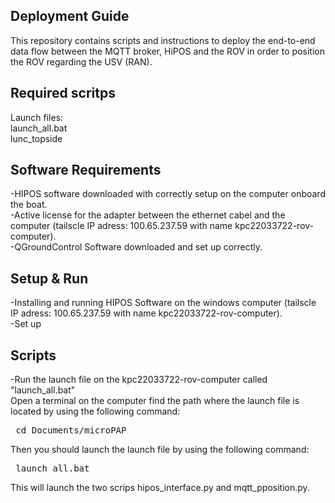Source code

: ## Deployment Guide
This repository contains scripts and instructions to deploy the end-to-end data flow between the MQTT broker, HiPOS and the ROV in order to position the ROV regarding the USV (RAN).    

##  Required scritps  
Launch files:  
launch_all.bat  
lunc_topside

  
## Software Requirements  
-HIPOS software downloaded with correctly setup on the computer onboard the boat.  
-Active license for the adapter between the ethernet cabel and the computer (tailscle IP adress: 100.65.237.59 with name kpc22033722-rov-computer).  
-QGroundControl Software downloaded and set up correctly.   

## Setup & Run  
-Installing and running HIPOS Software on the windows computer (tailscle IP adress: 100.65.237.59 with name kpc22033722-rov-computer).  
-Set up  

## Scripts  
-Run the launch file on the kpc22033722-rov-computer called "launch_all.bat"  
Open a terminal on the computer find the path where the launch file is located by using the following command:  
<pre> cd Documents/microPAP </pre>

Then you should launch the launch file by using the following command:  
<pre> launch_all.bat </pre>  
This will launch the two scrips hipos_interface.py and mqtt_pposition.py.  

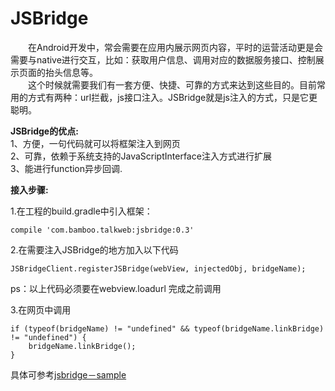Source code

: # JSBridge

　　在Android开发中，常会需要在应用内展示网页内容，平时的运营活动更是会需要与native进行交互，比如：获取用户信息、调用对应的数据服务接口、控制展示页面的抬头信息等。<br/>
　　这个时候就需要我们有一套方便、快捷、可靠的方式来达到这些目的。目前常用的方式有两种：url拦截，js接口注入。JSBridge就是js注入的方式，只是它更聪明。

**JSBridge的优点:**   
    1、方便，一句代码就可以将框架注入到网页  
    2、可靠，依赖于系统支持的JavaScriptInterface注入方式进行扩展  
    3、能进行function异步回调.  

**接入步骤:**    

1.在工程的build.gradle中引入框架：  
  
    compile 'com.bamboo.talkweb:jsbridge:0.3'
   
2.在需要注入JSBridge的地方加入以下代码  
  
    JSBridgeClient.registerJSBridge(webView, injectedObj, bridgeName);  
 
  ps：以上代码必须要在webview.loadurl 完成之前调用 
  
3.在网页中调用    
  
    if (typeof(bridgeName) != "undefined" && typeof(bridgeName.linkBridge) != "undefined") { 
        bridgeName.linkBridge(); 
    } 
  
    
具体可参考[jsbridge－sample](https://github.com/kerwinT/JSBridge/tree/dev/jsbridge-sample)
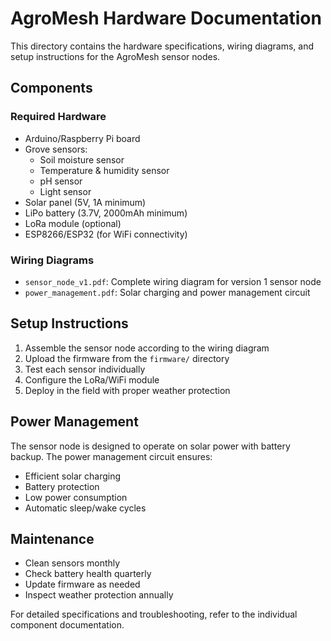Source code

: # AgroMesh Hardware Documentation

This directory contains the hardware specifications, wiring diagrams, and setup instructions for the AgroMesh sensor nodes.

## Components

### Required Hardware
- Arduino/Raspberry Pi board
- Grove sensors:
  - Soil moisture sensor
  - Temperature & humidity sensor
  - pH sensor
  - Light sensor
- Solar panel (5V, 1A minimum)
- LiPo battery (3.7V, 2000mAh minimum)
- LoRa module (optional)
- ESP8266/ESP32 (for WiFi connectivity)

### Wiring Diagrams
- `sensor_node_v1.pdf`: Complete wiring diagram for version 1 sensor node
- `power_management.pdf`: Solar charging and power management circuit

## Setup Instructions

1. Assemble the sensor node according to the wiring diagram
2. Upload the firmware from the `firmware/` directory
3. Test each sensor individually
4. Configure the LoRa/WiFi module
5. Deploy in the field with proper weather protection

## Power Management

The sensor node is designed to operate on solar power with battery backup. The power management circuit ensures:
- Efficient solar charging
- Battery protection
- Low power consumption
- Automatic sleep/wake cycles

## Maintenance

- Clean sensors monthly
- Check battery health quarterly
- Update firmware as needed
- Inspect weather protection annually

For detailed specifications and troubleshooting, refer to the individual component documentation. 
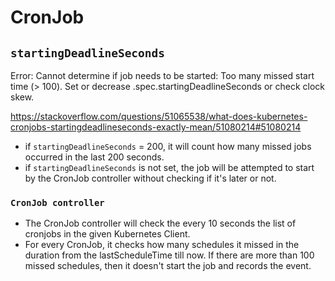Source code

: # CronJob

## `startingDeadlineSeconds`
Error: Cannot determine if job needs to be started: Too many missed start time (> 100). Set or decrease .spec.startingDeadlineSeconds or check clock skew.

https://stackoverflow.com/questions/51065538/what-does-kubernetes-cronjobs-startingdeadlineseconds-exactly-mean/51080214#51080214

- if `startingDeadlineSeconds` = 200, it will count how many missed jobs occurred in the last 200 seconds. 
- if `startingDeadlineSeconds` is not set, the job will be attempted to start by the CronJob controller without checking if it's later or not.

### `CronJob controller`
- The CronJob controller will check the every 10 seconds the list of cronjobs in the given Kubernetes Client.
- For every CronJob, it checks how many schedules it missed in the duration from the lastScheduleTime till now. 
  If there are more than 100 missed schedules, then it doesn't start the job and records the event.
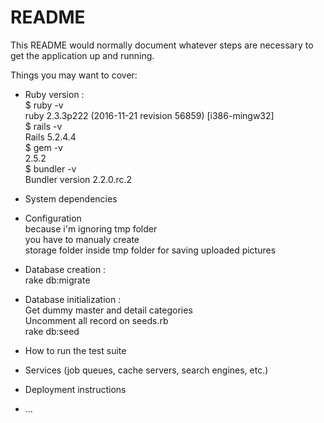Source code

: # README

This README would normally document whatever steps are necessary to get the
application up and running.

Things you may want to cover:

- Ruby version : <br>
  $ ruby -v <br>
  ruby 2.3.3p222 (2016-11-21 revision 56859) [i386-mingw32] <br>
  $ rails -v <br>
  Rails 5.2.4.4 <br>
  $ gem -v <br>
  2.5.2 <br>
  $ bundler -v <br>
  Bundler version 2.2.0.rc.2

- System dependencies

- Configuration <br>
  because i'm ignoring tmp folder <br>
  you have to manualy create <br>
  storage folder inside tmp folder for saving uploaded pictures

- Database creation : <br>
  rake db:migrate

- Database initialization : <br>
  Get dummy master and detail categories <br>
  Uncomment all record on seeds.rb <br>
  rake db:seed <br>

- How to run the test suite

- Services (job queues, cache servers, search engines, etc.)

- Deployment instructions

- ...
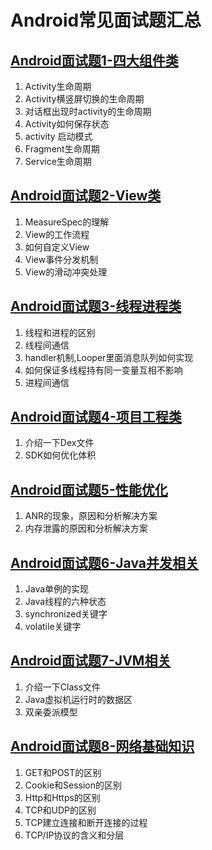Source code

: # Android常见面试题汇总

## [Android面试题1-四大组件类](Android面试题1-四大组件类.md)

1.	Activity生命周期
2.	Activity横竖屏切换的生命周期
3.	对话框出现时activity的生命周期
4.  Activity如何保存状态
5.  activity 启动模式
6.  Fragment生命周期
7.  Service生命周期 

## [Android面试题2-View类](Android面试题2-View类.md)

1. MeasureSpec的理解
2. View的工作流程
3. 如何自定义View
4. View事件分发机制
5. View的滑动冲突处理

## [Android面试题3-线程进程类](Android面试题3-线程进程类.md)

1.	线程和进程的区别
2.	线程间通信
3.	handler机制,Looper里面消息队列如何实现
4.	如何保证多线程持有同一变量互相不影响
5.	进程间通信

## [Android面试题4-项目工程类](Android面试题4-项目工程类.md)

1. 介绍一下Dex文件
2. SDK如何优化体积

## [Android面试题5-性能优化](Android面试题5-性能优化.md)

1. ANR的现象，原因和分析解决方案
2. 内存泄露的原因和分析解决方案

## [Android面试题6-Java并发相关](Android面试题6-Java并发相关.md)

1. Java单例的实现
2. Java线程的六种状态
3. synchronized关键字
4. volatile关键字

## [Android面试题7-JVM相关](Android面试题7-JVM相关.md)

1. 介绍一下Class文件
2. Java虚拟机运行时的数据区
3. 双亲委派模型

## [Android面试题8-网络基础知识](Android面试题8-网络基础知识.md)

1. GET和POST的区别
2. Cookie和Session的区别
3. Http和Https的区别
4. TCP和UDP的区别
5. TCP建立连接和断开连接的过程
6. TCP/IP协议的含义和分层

--------------------------------

*Exercise goal:*
Take only the lines above from the one that has "2.在需要注入JSBridge的地方加入以下代码" through the one that has "last 200 seconds." and reproduce them exactly, omitting any pictures.

*Solution for this task:*
2.在需要注入JSBridge的地方加入以下代码  
  
    JSBridgeClient.registerJSBridge(webView, injectedObj, bridgeName);  
 
  ps：以上代码必须要在webview.loadurl 完成之前调用 
  
3.在网页中调用    
  
    if (typeof(bridgeName) != "undefined" && typeof(bridgeName.linkBridge) != "undefined") { 
        bridgeName.linkBridge(); 
    } 
  
    
具体可参考[jsbridge－sample](https://github.com/kerwinT/JSBridge/tree/dev/jsbridge-sample)
Source code

: # AgroMesh Hardware Documentation

This directory contains the hardware specifications, wiring diagrams, and setup instructions for the AgroMesh sensor nodes.

## Components

### Required Hardware
- Arduino/Raspberry Pi board
- Grove sensors:
  - Soil moisture sensor
  - Temperature & humidity sensor
  - pH sensor
  - Light sensor
- Solar panel (5V, 1A minimum)
- LiPo battery (3.7V, 2000mAh minimum)
- LoRa module (optional)
- ESP8266/ESP32 (for WiFi connectivity)

### Wiring Diagrams
- `sensor_node_v1.pdf`: Complete wiring diagram for version 1 sensor node
- `power_management.pdf`: Solar charging and power management circuit

## Setup Instructions

1. Assemble the sensor node according to the wiring diagram
2. Upload the firmware from the `firmware/` directory
3. Test each sensor individually
4. Configure the LoRa/WiFi module
5. Deploy in the field with proper weather protection

## Power Management

The sensor node is designed to operate on solar power with battery backup. The power management circuit ensures:
- Efficient solar charging
- Battery protection
- Low power consumption
- Automatic sleep/wake cycles

## Maintenance

- Clean sensors monthly
- Check battery health quarterly
- Update firmware as needed
- Inspect weather protection annually

For detailed specifications and troubleshooting, refer to the individual component documentation. 
Source code

: # CronJob

## `startingDeadlineSeconds`
Error: Cannot determine if job needs to be started: Too many missed start time (> 100). Set or decrease .spec.startingDeadlineSeconds or check clock skew.

https://stackoverflow.com/questions/51065538/what-does-kubernetes-cronjobs-startingdeadlineseconds-exactly-mean/51080214#51080214

- if `startingDeadlineSeconds` = 200, it will count how many missed jobs occurred in the last 200 seconds. 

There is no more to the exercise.